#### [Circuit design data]
[Start of section]

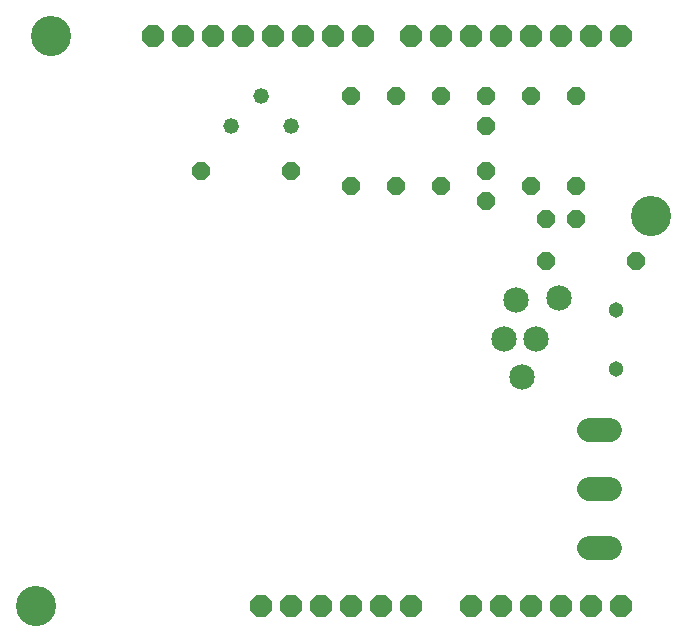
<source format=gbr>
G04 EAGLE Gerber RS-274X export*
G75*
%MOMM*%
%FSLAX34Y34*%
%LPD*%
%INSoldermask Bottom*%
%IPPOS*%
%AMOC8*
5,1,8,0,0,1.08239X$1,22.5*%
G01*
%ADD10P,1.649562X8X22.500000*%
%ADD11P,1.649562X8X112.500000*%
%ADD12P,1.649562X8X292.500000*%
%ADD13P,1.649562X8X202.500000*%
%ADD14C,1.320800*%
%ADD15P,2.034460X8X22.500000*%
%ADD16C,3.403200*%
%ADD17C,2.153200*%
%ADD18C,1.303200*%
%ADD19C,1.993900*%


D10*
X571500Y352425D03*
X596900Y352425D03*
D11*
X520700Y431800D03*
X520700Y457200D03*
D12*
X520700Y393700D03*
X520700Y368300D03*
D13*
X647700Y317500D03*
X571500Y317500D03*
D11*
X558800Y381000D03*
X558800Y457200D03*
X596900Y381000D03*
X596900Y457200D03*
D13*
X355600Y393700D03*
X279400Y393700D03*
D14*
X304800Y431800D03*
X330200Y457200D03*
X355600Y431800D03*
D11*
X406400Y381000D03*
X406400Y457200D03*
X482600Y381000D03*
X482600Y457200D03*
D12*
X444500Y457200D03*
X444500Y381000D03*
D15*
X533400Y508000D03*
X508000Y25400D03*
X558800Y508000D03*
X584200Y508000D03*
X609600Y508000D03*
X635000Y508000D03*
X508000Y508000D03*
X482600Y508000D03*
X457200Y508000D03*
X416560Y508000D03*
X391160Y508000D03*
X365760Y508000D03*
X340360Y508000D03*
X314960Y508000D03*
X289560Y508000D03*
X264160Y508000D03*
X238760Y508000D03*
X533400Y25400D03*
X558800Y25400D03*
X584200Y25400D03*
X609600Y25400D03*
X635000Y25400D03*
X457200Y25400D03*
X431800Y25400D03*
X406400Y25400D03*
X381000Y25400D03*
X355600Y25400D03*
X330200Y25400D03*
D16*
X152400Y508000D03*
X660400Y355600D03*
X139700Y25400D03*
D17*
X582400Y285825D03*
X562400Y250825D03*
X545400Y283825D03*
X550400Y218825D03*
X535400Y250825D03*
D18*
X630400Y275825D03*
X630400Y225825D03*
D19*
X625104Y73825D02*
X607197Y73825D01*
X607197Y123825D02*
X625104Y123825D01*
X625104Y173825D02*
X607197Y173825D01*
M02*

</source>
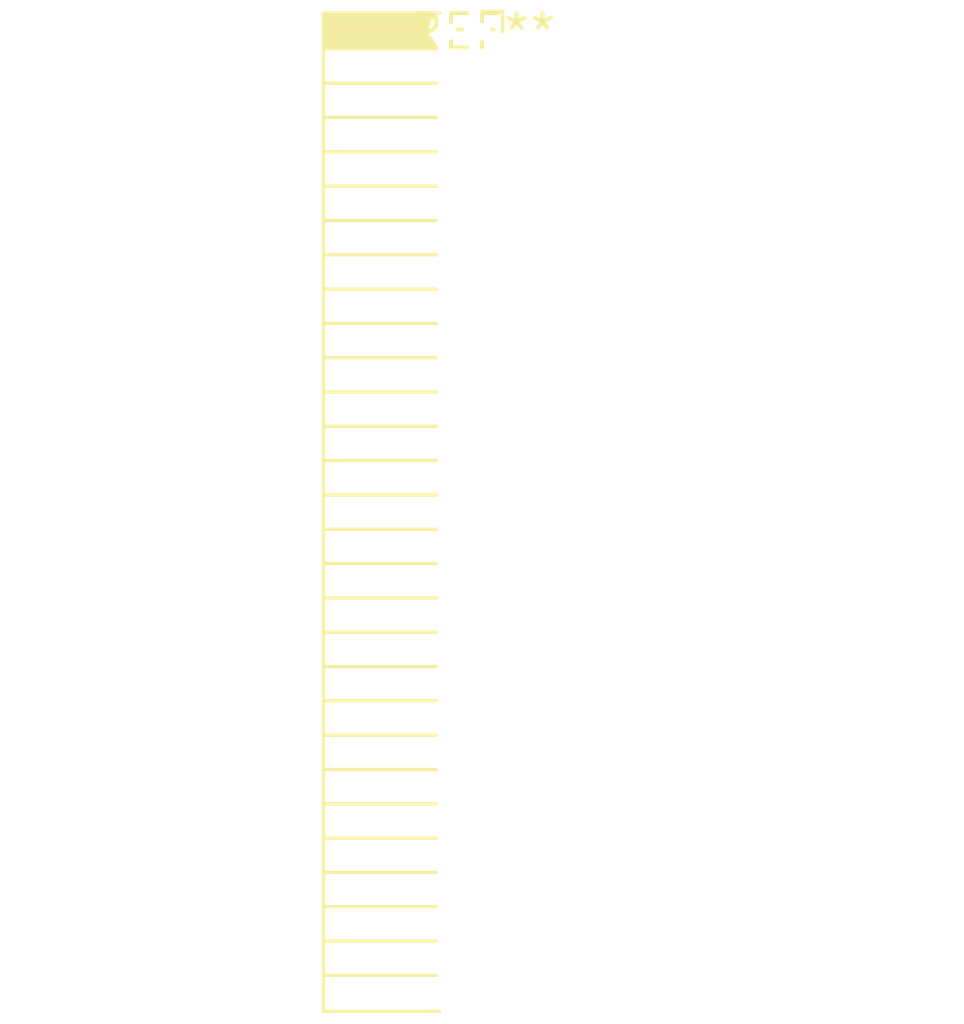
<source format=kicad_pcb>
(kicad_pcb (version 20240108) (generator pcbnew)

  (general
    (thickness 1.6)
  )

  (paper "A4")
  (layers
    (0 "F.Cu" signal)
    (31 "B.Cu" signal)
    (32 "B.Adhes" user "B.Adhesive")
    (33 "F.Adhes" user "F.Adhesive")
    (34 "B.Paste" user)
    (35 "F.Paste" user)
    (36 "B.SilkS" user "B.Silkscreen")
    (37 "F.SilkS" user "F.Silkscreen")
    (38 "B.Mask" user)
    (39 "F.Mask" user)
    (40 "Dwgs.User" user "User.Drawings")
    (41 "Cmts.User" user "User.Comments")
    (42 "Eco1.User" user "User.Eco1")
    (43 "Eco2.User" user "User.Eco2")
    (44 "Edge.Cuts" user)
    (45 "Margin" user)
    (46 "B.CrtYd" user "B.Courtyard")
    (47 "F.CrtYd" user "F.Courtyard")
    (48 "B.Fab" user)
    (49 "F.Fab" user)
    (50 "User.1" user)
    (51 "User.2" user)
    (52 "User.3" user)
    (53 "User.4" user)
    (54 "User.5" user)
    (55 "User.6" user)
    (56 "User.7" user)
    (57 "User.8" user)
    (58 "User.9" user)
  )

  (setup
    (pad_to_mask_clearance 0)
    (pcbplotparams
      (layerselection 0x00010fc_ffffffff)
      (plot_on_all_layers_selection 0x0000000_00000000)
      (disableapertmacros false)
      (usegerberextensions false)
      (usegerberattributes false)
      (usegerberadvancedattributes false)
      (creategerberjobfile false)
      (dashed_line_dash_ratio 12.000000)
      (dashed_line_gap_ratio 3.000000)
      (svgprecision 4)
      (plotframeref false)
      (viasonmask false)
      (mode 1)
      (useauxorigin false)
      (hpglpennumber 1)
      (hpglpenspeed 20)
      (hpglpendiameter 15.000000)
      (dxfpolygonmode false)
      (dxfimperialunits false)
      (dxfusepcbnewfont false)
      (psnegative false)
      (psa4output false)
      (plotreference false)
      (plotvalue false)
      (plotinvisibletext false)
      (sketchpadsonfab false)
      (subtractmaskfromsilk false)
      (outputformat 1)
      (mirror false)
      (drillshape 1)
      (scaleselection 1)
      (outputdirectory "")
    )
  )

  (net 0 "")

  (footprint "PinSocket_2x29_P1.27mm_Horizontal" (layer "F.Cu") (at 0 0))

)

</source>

[End of section]

#### [What to produce]
Your answer must contain the full data, repeated exactly, without pictures.

#### [Result below]
<source format=gbr>
G04 EAGLE Gerber RS-274X export*
G75*
%MOMM*%
%FSLAX34Y34*%
%LPD*%
%INSoldermask Bottom*%
%IPPOS*%
%AMOC8*
5,1,8,0,0,1.08239X$1,22.5*%
G01*
%ADD10P,1.649562X8X22.500000*%
%ADD11P,1.649562X8X112.500000*%
%ADD12P,1.649562X8X292.500000*%
%ADD13P,1.649562X8X202.500000*%
%ADD14C,1.320800*%
%ADD15P,2.034460X8X22.500000*%
%ADD16C,3.403200*%
%ADD17C,2.153200*%
%ADD18C,1.303200*%
%ADD19C,1.993900*%


D10*
X571500Y352425D03*
X596900Y352425D03*
D11*
X520700Y431800D03*
X520700Y457200D03*
D12*
X520700Y393700D03*
X520700Y368300D03*
D13*
X647700Y317500D03*
X571500Y317500D03*
D11*
X558800Y381000D03*
X558800Y457200D03*
X596900Y381000D03*
X596900Y457200D03*
D13*
X355600Y393700D03*
X279400Y393700D03*
D14*
X304800Y431800D03*
X330200Y457200D03*
X355600Y431800D03*
D11*
X406400Y381000D03*
X406400Y457200D03*
X482600Y381000D03*
X482600Y457200D03*
D12*
X444500Y457200D03*
X444500Y381000D03*
D15*
X533400Y508000D03*
X508000Y25400D03*
X558800Y508000D03*
X584200Y508000D03*
X609600Y508000D03*
X635000Y508000D03*
X508000Y508000D03*
X482600Y508000D03*
X457200Y508000D03*
X416560Y508000D03*
X391160Y508000D03*
X365760Y508000D03*
X340360Y508000D03*
X314960Y508000D03*
X289560Y508000D03*
X264160Y508000D03*
X238760Y508000D03*
X533400Y25400D03*
X558800Y25400D03*
X584200Y25400D03*
X609600Y25400D03*
X635000Y25400D03*
X457200Y25400D03*
X431800Y25400D03*
X406400Y25400D03*
X381000Y25400D03*
X355600Y25400D03*
X330200Y25400D03*
D16*
X152400Y508000D03*
X660400Y355600D03*
X139700Y25400D03*
D17*
X582400Y285825D03*
X562400Y250825D03*
X545400Y283825D03*
X550400Y218825D03*
X535400Y250825D03*
D18*
X630400Y275825D03*
X630400Y225825D03*
D19*
X625104Y73825D02*
X607197Y73825D01*
X607197Y123825D02*
X625104Y123825D01*
X625104Y173825D02*
X607197Y173825D01*
M02*

</source>
<source format=kicad_pcb>
(kicad_pcb (version 20240108) (generator pcbnew)

  (general
    (thickness 1.6)
  )

  (paper "A4")
  (layers
    (0 "F.Cu" signal)
    (31 "B.Cu" signal)
    (32 "B.Adhes" user "B.Adhesive")
    (33 "F.Adhes" user "F.Adhesive")
    (34 "B.Paste" user)
    (35 "F.Paste" user)
    (36 "B.SilkS" user "B.Silkscreen")
    (37 "F.SilkS" user "F.Silkscreen")
    (38 "B.Mask" user)
    (39 "F.Mask" user)
    (40 "Dwgs.User" user "User.Drawings")
    (41 "Cmts.User" user "User.Comments")
    (42 "Eco1.User" user "User.Eco1")
    (43 "Eco2.User" user "User.Eco2")
    (44 "Edge.Cuts" user)
    (45 "Margin" user)
    (46 "B.CrtYd" user "B.Courtyard")
    (47 "F.CrtYd" user "F.Courtyard")
    (48 "B.Fab" user)
    (49 "F.Fab" user)
    (50 "User.1" user)
    (51 "User.2" user)
    (52 "User.3" user)
    (53 "User.4" user)
    (54 "User.5" user)
    (55 "User.6" user)
    (56 "User.7" user)
    (57 "User.8" user)
    (58 "User.9" user)
  )

  (setup
    (pad_to_mask_clearance 0)
    (pcbplotparams
      (layerselection 0x00010fc_ffffffff)
      (plot_on_all_layers_selection 0x0000000_00000000)
      (disableapertmacros false)
      (usegerberextensions false)
      (usegerberattributes false)
      (usegerberadvancedattributes false)
      (creategerberjobfile false)
      (dashed_line_dash_ratio 12.000000)
      (dashed_line_gap_ratio 3.000000)
      (svgprecision 4)
      (plotframeref false)
      (viasonmask false)
      (mode 1)
      (useauxorigin false)
      (hpglpennumber 1)
      (hpglpenspeed 20)
      (hpglpendiameter 15.000000)
      (dxfpolygonmode false)
      (dxfimperialunits false)
      (dxfusepcbnewfont false)
      (psnegative false)
      (psa4output false)
      (plotreference false)
      (plotvalue false)
      (plotinvisibletext false)
      (sketchpadsonfab false)
      (subtractmaskfromsilk false)
      (outputformat 1)
      (mirror false)
      (drillshape 1)
      (scaleselection 1)
      (outputdirectory "")
    )
  )

  (net 0 "")

  (footprint "PinSocket_2x29_P1.27mm_Horizontal" (layer "F.Cu") (at 0 0))

)

</source>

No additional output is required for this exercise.